The new service, called Look Back, also is targeted at differentiating the second largest U.S. cable company from rivals like satellite providers DirecTV and Dish Network Corp or new video services from the phone companies Verizon Communications and AT&T Inc.
Look Back is launching nationally to most of Time Warner Cable’s 13 million or so customers on 24 channels including ABC, NBC, Discovery Network and Food Network, Time Warner said. The same networks also will be available on high definition channels.
If a show has aired, say, between 8 p.m. and 9 p.m. on a Sunday night it will be available to play and rewind via the customer’s remote control until 9 p.m. on Wednesday night.
The service has disabled the ability to fast-forward through commercials that aired live. This was one of the conditions Time Warner Cable had to meet for programing rights for the new service.
Time Warner Cable’s Chief Programing Officer Melinda Witmer said the new service will allow programmers and advertisers to more easily get from Nielsen, the TV ratings company, the number of minutes of commercials that are watched by viewers because programs and commercials are saved on Time Warner’s servers.
“This gives consumers more options so they don’t have to think about whether they have set up their DVRs to record a show, Look Back does so automatically,” Witmer said.
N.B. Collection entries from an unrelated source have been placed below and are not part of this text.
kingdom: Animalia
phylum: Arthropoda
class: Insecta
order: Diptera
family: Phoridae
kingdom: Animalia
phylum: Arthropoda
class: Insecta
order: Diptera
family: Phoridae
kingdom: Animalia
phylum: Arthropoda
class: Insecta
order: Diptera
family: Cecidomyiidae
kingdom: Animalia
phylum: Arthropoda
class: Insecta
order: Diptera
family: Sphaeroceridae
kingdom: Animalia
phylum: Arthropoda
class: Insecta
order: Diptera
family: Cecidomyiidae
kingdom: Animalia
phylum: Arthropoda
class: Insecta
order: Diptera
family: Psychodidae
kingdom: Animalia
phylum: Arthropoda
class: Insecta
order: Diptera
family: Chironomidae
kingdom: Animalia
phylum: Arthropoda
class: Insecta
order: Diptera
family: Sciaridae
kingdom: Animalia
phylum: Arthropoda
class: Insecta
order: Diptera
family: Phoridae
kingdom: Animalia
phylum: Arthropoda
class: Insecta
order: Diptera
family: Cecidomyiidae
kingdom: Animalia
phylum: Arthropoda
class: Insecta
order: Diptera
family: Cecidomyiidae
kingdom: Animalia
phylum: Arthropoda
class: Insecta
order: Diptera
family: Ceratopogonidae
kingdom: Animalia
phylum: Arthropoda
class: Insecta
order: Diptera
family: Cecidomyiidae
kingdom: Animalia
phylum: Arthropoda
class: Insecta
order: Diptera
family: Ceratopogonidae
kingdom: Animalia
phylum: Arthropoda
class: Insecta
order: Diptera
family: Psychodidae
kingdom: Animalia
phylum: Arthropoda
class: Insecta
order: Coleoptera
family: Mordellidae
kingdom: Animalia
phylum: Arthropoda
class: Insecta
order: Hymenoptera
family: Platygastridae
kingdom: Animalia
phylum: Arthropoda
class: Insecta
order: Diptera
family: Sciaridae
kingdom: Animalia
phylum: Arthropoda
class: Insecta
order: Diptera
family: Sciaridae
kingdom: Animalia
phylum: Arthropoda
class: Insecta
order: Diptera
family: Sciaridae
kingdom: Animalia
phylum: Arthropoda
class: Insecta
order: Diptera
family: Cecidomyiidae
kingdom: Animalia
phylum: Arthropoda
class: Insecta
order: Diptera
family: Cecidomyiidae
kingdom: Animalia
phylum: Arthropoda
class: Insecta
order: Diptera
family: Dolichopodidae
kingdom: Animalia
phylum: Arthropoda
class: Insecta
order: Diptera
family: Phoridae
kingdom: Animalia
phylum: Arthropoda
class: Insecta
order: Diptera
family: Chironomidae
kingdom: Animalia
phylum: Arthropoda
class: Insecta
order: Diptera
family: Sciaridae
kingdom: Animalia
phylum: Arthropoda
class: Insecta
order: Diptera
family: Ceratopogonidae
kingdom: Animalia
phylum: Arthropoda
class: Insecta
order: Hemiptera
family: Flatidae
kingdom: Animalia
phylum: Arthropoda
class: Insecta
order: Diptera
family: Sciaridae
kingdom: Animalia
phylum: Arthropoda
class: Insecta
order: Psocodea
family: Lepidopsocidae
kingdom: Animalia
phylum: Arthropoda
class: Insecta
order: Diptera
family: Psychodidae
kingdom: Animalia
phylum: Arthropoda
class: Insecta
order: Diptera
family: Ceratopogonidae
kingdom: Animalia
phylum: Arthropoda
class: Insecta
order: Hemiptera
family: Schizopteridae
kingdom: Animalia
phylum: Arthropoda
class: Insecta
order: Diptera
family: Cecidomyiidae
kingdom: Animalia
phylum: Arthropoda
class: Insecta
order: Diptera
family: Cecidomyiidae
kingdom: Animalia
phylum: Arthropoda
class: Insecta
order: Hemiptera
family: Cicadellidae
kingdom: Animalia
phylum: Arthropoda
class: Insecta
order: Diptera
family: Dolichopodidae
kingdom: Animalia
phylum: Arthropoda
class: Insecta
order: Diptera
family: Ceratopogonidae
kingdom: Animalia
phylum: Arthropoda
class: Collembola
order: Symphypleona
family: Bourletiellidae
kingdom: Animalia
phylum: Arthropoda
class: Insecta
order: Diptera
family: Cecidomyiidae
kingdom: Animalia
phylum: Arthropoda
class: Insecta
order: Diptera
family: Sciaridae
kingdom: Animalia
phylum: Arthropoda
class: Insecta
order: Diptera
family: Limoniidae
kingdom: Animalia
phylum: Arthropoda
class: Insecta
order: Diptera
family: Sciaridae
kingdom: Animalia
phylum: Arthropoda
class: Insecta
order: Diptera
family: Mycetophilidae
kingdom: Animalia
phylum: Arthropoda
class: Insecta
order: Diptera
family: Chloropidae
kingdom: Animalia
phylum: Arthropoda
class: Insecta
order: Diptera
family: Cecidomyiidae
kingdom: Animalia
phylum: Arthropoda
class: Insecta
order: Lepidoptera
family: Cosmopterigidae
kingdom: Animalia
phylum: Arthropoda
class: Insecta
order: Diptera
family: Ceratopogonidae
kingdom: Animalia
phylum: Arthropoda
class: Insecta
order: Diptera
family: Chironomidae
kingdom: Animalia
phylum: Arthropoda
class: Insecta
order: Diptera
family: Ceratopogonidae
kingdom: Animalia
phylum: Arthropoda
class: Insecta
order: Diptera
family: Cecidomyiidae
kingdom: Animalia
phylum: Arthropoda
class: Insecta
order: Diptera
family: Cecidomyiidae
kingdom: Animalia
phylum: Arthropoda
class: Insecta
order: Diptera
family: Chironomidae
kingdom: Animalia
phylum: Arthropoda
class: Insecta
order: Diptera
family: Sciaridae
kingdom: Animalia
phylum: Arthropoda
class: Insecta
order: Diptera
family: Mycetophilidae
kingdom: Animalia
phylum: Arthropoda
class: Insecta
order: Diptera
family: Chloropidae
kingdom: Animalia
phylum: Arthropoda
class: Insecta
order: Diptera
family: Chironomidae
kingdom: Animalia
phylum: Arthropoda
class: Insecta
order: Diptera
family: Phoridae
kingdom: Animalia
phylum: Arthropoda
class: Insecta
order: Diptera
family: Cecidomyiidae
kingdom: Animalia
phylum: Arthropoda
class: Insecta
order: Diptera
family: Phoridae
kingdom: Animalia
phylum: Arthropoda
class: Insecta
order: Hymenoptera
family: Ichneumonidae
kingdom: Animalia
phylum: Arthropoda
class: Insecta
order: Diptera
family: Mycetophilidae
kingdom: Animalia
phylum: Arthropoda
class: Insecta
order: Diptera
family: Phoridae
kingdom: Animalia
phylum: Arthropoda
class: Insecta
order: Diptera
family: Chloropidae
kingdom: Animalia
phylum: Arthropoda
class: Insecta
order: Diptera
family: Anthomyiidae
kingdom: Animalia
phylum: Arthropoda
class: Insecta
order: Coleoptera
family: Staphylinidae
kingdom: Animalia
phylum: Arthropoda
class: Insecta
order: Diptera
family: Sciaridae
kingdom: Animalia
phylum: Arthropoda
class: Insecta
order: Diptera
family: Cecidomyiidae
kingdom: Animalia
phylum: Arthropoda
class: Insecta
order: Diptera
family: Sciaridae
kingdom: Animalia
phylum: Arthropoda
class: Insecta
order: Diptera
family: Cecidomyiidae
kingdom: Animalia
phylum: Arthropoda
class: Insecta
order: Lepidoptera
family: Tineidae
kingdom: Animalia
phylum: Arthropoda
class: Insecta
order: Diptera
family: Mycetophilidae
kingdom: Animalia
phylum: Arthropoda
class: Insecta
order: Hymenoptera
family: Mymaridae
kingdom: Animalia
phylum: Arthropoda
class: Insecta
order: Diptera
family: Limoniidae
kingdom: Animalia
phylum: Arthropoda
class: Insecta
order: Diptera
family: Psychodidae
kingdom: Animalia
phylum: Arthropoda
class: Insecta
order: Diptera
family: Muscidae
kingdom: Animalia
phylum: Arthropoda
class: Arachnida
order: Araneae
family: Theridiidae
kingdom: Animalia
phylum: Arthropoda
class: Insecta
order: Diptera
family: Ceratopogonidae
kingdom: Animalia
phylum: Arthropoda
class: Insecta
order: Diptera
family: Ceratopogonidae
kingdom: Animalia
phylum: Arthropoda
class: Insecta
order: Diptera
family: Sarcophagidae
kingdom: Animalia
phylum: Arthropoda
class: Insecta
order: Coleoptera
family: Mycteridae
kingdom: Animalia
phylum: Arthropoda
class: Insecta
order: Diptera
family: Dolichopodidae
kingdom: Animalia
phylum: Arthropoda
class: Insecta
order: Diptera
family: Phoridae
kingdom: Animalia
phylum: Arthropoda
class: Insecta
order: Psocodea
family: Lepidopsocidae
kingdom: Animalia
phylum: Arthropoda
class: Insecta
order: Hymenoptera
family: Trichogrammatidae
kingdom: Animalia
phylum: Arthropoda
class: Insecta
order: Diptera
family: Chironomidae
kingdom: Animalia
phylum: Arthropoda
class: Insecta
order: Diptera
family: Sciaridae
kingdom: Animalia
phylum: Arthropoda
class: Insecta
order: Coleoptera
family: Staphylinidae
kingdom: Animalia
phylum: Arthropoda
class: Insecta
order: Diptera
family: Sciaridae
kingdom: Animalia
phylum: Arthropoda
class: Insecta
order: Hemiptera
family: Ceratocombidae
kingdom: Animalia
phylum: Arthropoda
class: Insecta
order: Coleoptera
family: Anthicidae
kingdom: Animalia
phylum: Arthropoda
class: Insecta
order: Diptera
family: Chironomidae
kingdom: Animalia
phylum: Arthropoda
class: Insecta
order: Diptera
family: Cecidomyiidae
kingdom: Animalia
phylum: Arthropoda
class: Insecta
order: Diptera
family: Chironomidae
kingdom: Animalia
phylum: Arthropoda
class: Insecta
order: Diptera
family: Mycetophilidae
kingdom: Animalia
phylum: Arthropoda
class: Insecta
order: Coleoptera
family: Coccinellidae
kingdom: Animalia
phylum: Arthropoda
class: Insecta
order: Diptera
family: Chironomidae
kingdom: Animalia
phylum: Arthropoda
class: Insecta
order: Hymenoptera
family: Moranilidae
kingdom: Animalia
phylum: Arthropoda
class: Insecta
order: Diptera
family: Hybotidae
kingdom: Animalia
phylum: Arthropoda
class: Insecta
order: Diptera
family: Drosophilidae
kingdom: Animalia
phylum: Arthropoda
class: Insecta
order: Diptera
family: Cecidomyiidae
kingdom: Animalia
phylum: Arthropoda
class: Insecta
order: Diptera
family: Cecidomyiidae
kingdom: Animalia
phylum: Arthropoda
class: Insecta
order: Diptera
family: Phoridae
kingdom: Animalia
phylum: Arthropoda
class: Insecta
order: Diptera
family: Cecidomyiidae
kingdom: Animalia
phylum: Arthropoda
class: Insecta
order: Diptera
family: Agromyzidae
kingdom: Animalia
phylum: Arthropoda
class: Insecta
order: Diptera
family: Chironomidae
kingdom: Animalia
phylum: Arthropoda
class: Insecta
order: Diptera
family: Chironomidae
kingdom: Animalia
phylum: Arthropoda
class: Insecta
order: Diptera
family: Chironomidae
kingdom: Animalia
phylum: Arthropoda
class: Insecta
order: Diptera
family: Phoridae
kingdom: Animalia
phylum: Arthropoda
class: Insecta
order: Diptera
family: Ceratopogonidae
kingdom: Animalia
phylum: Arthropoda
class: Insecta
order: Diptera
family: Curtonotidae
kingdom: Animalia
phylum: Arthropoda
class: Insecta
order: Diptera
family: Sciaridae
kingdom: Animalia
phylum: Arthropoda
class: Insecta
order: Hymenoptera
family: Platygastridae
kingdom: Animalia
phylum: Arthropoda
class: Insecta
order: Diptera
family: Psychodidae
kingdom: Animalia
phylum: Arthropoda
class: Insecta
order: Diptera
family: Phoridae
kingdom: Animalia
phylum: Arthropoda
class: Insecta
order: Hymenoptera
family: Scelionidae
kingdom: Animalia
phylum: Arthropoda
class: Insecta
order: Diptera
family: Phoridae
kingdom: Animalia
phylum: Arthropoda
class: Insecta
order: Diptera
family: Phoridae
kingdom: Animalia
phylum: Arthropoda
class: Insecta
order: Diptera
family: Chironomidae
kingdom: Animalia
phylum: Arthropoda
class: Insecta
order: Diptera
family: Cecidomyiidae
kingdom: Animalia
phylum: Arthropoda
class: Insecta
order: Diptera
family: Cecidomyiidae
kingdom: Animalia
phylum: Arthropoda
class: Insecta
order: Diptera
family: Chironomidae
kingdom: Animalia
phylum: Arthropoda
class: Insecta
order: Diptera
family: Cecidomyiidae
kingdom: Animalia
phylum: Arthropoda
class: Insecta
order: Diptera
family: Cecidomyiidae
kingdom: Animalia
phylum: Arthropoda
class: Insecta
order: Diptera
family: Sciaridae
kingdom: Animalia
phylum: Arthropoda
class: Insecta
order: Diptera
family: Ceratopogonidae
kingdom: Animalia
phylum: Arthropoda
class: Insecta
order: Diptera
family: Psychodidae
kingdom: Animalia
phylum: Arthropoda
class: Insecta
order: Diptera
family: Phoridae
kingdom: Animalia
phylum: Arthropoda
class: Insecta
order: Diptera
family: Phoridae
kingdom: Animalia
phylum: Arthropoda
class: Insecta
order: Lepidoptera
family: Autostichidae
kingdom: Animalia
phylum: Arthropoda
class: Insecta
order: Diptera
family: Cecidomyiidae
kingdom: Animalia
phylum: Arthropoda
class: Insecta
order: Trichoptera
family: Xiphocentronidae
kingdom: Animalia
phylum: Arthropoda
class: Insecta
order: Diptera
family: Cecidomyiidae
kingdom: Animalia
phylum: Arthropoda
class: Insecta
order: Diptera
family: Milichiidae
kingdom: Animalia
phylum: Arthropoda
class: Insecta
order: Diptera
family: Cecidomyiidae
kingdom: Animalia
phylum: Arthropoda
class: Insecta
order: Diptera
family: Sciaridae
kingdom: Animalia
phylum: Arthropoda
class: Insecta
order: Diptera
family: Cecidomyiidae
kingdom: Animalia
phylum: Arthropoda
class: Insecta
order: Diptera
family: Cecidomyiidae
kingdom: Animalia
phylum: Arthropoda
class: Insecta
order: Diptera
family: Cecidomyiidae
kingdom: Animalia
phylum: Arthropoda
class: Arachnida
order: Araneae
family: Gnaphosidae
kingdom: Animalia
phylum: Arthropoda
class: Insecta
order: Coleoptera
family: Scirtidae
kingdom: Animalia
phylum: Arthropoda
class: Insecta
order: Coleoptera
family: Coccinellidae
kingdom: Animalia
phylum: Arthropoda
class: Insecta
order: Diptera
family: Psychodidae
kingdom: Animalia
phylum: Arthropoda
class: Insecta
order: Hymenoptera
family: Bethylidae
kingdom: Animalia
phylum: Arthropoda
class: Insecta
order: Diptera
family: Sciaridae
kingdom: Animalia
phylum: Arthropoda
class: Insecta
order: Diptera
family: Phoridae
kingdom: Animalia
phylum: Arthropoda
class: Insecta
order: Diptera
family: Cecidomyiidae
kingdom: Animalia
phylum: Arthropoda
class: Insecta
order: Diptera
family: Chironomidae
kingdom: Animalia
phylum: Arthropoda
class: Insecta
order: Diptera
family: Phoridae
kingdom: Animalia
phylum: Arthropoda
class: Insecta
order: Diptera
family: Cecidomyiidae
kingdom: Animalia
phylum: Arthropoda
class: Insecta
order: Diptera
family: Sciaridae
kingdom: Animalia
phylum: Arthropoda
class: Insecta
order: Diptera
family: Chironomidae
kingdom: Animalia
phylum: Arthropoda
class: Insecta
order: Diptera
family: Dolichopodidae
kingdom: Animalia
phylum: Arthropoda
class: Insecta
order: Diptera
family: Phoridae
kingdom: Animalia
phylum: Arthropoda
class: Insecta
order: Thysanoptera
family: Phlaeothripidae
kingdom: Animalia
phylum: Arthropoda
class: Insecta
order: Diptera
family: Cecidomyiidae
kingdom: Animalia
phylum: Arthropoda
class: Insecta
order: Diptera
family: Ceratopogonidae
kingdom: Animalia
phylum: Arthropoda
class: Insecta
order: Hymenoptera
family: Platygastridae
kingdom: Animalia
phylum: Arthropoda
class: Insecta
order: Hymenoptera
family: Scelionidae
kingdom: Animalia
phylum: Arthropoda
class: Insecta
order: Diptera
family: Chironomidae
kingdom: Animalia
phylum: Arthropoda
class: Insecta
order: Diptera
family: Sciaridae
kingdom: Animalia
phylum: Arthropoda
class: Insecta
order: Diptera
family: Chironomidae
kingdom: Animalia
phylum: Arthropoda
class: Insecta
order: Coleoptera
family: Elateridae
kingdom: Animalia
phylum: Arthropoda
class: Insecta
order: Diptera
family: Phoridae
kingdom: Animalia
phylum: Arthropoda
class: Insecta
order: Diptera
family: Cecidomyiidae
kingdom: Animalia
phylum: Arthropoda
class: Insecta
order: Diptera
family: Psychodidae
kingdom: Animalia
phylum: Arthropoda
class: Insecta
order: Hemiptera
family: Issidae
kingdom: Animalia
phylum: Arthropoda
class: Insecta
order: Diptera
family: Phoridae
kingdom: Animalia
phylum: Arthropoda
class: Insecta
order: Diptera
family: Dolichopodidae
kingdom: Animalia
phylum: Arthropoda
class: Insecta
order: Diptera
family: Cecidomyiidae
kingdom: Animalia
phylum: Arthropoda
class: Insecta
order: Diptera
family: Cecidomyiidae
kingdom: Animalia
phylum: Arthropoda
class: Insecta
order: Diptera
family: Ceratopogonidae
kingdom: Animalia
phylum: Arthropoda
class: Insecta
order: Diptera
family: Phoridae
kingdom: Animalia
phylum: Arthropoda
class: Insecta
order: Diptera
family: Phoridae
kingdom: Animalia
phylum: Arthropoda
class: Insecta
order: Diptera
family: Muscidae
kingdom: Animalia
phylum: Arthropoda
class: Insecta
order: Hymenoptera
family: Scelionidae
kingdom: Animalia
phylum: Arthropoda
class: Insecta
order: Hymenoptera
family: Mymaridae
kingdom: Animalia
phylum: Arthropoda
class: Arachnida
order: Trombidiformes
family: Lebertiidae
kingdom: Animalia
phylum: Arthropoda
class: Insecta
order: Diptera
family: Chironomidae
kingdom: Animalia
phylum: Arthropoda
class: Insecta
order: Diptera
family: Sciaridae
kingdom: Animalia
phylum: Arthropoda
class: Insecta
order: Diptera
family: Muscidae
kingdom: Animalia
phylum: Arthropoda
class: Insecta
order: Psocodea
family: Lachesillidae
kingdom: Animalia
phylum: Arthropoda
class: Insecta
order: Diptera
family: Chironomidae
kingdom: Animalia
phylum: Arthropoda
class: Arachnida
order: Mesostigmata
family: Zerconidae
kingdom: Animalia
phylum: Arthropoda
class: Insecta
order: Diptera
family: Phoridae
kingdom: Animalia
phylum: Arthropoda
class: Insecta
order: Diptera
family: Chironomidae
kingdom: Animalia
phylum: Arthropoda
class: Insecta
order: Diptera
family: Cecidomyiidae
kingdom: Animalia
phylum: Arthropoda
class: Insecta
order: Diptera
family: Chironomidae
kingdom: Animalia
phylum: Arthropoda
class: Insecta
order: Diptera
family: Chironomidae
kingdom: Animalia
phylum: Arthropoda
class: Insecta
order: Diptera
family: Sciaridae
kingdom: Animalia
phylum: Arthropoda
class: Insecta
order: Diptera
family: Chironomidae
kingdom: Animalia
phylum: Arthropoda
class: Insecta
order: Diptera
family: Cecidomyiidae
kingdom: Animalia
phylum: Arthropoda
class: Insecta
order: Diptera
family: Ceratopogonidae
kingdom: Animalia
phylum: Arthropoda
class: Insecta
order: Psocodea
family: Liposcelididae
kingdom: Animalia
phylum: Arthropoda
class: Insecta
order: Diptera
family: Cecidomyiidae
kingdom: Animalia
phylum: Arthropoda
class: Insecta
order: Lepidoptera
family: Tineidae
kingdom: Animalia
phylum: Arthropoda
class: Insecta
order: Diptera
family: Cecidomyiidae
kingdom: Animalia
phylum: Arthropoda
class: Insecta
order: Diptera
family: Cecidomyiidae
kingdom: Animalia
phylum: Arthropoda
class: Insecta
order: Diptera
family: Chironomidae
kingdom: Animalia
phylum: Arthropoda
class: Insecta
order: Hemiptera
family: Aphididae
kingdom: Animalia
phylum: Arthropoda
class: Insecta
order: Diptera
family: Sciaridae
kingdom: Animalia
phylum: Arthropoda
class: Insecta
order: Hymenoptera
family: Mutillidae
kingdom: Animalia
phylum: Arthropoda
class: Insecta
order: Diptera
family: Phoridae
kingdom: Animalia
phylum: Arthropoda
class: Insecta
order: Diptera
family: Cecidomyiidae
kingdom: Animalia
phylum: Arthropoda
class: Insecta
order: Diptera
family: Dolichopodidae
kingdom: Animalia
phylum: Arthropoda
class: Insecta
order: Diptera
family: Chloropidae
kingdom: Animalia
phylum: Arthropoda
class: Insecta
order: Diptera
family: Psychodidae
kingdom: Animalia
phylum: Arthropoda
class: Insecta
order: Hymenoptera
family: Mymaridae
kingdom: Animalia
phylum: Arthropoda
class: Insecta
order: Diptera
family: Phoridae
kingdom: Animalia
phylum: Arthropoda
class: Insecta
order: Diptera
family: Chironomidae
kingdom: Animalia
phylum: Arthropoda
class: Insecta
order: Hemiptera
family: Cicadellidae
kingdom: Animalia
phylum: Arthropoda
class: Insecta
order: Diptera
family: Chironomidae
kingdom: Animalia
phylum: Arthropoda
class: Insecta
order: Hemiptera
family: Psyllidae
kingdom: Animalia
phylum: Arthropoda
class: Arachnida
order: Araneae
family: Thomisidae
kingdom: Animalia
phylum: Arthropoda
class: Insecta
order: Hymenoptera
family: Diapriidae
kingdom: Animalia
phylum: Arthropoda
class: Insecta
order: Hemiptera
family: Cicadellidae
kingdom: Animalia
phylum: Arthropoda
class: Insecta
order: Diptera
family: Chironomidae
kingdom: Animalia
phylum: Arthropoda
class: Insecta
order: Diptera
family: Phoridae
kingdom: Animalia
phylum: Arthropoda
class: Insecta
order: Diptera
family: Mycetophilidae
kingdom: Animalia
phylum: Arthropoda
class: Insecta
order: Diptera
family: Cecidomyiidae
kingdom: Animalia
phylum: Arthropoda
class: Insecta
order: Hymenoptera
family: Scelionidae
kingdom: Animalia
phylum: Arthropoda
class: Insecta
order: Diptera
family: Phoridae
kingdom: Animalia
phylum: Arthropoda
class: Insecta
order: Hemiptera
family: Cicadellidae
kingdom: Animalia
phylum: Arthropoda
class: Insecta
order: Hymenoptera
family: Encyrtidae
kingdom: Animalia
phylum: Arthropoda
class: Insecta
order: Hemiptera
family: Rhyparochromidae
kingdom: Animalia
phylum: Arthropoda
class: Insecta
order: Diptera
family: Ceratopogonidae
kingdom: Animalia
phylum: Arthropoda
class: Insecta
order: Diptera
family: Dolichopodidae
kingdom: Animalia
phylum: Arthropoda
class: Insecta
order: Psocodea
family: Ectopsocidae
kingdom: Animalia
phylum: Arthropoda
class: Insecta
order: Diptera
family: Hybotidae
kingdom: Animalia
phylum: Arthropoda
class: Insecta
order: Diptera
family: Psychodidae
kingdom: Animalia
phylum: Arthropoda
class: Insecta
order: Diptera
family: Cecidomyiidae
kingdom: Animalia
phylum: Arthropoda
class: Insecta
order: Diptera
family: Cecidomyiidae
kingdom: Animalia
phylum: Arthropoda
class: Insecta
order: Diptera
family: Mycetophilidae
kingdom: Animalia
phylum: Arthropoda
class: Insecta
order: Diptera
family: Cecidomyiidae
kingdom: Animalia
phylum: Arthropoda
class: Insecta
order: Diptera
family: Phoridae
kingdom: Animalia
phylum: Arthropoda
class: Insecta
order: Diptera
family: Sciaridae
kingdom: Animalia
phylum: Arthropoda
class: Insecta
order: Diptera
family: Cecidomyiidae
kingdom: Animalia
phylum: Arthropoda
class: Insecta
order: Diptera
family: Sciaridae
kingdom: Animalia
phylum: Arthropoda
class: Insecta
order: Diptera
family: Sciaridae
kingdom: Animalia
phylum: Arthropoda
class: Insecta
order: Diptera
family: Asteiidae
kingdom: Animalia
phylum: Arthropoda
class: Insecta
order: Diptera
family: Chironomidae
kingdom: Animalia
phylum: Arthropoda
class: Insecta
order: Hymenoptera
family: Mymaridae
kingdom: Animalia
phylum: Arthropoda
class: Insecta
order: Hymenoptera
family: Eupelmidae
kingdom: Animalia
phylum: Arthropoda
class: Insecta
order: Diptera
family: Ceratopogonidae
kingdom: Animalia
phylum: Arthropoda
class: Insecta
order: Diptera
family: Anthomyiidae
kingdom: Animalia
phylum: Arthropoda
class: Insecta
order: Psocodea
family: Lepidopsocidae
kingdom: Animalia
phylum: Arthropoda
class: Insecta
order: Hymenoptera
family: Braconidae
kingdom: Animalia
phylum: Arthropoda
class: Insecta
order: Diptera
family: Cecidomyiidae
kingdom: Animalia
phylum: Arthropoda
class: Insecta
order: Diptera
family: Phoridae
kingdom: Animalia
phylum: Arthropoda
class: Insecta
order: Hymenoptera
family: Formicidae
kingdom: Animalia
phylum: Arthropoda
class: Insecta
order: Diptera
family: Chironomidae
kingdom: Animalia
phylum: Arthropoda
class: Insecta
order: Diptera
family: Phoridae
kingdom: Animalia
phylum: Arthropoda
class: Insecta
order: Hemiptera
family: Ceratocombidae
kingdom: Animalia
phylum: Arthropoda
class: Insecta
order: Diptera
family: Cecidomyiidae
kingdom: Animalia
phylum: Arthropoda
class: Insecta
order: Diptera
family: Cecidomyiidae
The new service is planned to launch on more channels in coming months as Time Warner Cable expands its server capacity. Witmer said the cable company already has programing rights for more than three times its launch offering. Look Back will be complementary to its ‘Start Over’ service which allows subscribers to restart a show that has already begun airing.
Like other cable companies Time Warner Cable has struggled with losing more video customers due to the weak economy and stiffer competition from rivals. In the last year it has lost an average of 100,000 video customers each quarter.
There is also growing concern some customers are dropping traditional pay-TV services altogether -- a trend called cord-cutting -- and opting for lower-cost Web services such as Netflix. Cable executives insist they have seen little evidence of consumers cutting the cord.
Cablevision Systems Corp is taking a slightly different path to offering its subscribers more on-demand programing features and last week said it will start rolling out its long-expected network-based digital video recorder technology in New York City this quarter.
Cablevision executives said they plan to bring an end to the purchase of physical, home-based DVRs soon after this first launch.
Cable and satellite companies are rolling out new remote DVR services so people can program their DVRs from their smartphones and tablet devices like the iPad.
Collins Stewart analyst Thomas Eagan said pay-TV companies have to offer more flexible services in order to keep customers, who could be willing to settle for lower quality content for a cheaper price and better user experience.
“If cable can roll out a much easier intuitive guide like an iPad and offer all you can eat video on demand with extensive library of content I think that will be hugely helpful to helping them win,” said Eagan.